NBS Governor Jorgovanka Tabaković presented the latest Inflation Report, outlining revised macroeconomic projections for Serbia. The central bank now expects higher inflation and lower economic growth due to global geopolitical tensions and energy shocks.

Global shocks reshape outlook

The global economy faces exceptionally heightened uncertainty, with the latest Middle East conflict escalating energy shocks and altering economic outlooks.

International institutions, including the IMF and ECB, have revised up inflation projections and revised down economic growth forecasts.

The IMF now expects global inflation at 4.4 percent this year, potentially rising above 5 percent in a prolonged shock scenario.

For the euro area, the ECB revised its baseline inflation forecast to 2.6 percent for this year, up from around 2.0 percent in December, which is expected to slow economic growth to 0.9 percent.

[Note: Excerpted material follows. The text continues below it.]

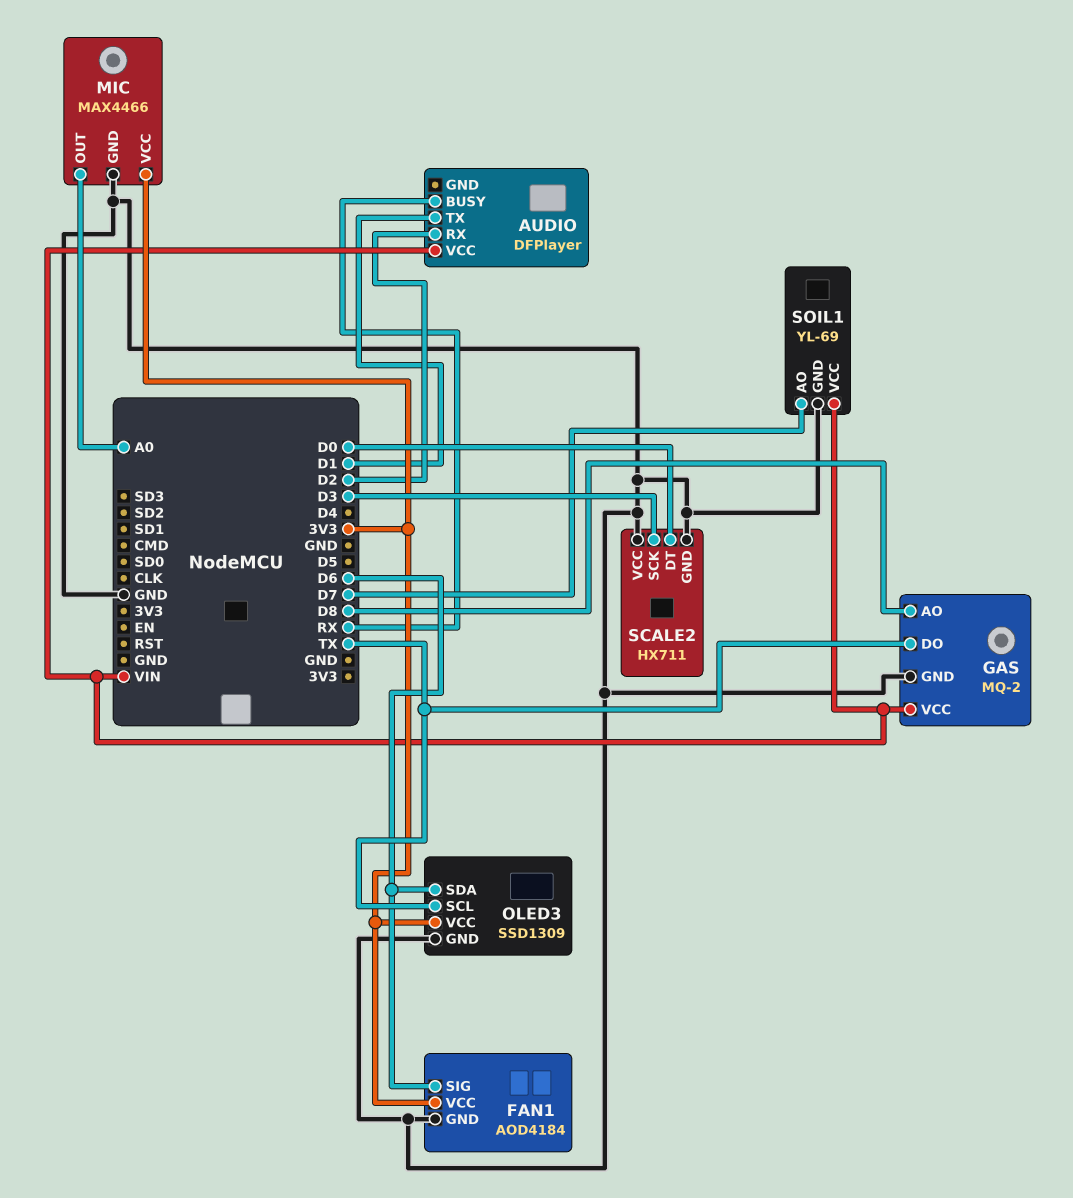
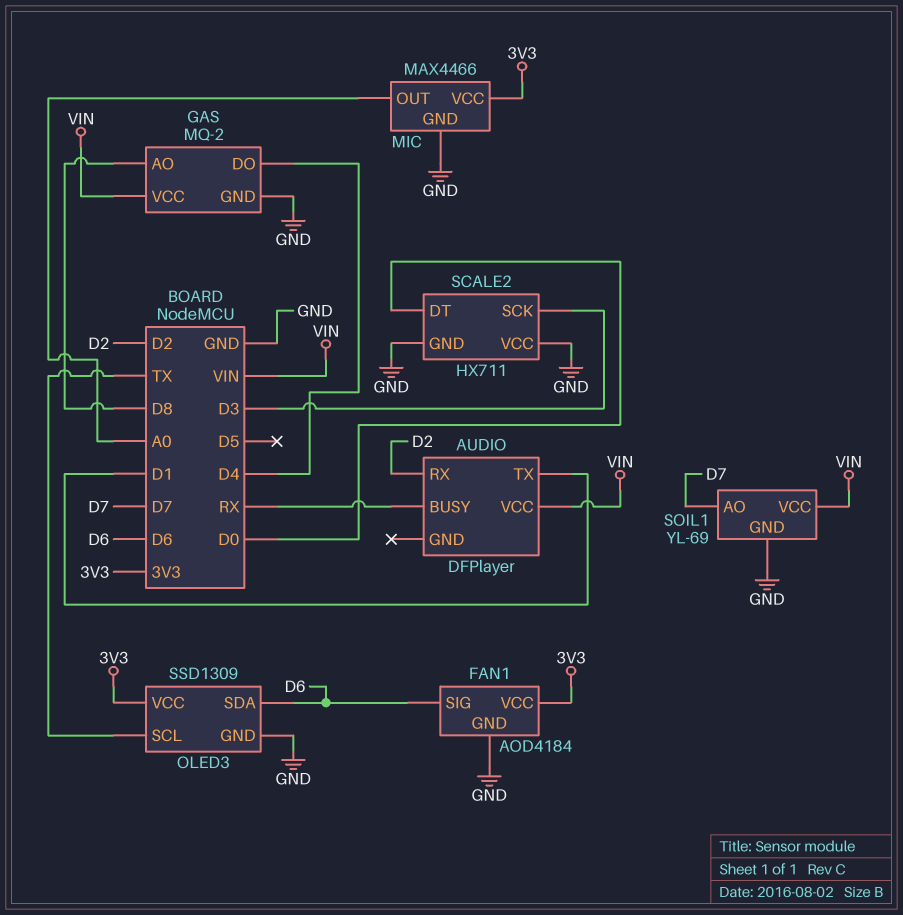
GAS pin DO: TX -> D4

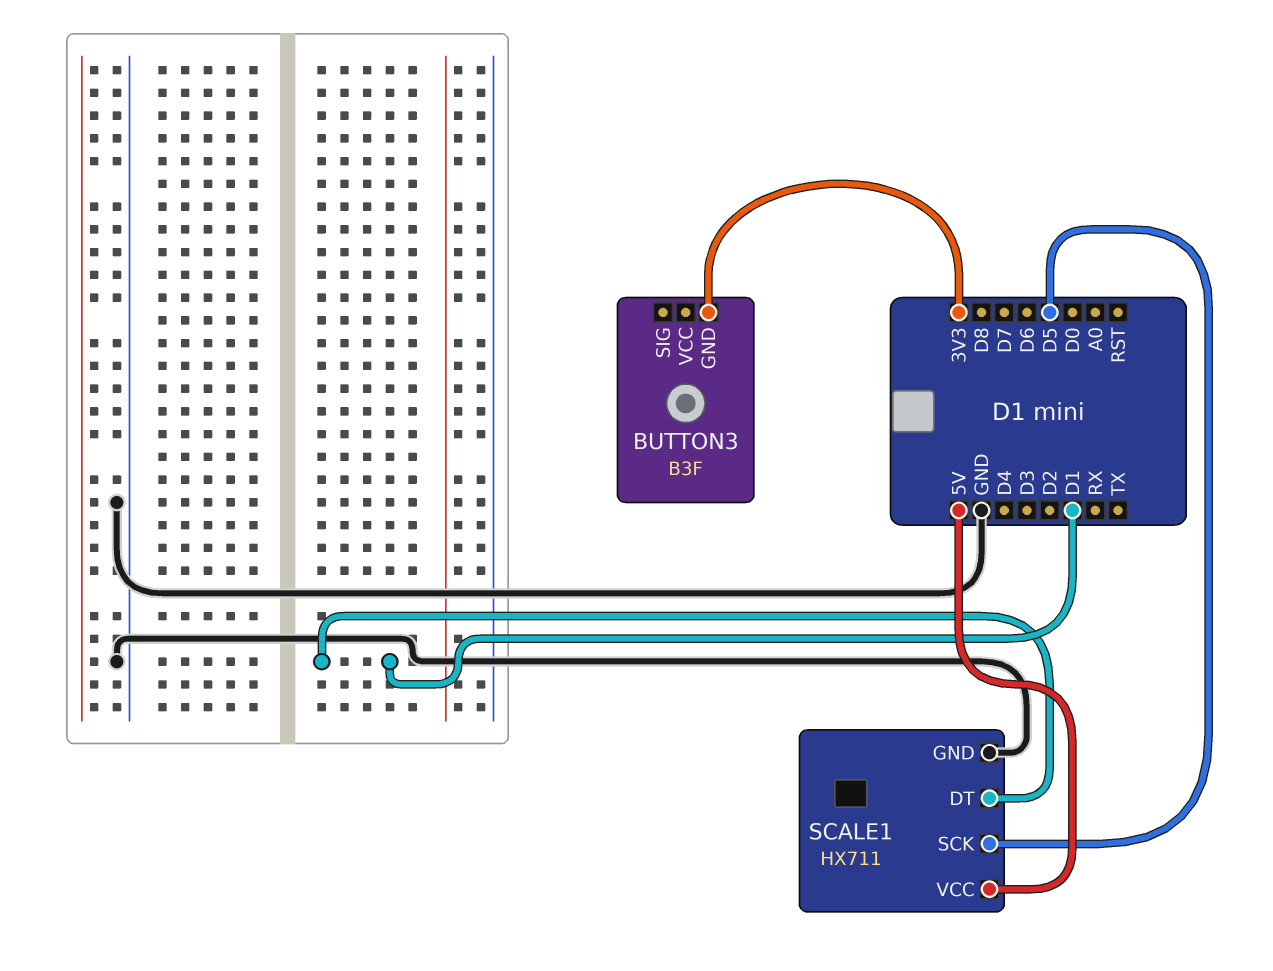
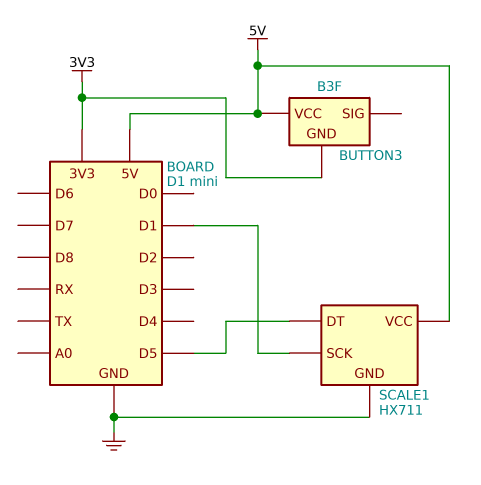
BUTTON3 pin VCC: none -> 5V
SCALE1 pin DT: D1 -> D5
SCALE1 pin SCK: D5 -> D1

These revisions reflect higher energy prices and declining real incomes, prompting the development of alternative scenarios to capture a broader range of possible outcomes amid pronounced and asymmetric risks.

Serbia's inflation path and growth outlook

Serbia's central bank (NBS) maintains a cautious monetary policy, successfully preserving macroeconomic stability despite global challenges.

First-quarter inflation was lower than expected, moving below the 3 percent target midpoint, but accelerated to 3.3 percent in April due to global oil price increases.

Core inflation has hovered slightly above 4 percent, driven by services prices, with limited second-round effects so far.

The government's measures, including reduced fuel excise duties and export bans, have mitigated domestic petroleum product price increases.

The NBS's new central projection anticipates inflation temporarily rising slightly above the target band towards year-end and early next year, primarily due to global commodity prices and a low base effect from last September's margin capping decree.

Thereafter, inflation is projected to decelerate and return within the target band, supported by a restrictive monetary policy stance, easing international cost-push pressures, and aligning real wage growth with productivity gains.

GDP growth for this year was revised from 3.5 percent to 3.0 percent, and for 2027 from 5.0 percent to 4.5 percent, reflecting geopolitical tensions and prolonged global uncertainty affecting investment confidence.

Despite these revisions, the economy is expected to grow steadily around its potential of 3.5 percent annually in the medium term, led by domestic demand and supported by infrastructure projects like Expo 2027.

Foreign direct investment (FDI) inflow in Q1 amounted to EUR 369.3 million, lower than expected due to heightened geopolitical tensions.

However, Serbia successfully issued approximately EUR 3 billion in eurobonds in late April, including a 12-year green bond for sustainable development projects, ensuring financing and enabling early repayment of 2027 maturities.

Serbia's delicate balance

Serbia's central bank navigates a complex environment, successfully containing domestic inflation while highly vulnerable to external shocks.

The temporary inflation target breach highlights the fragility of this stability, heavily dependent on global commodity price assumptions.

Despite government mitigation, long-term resilience against persistent global uncertainty remains a key challenge.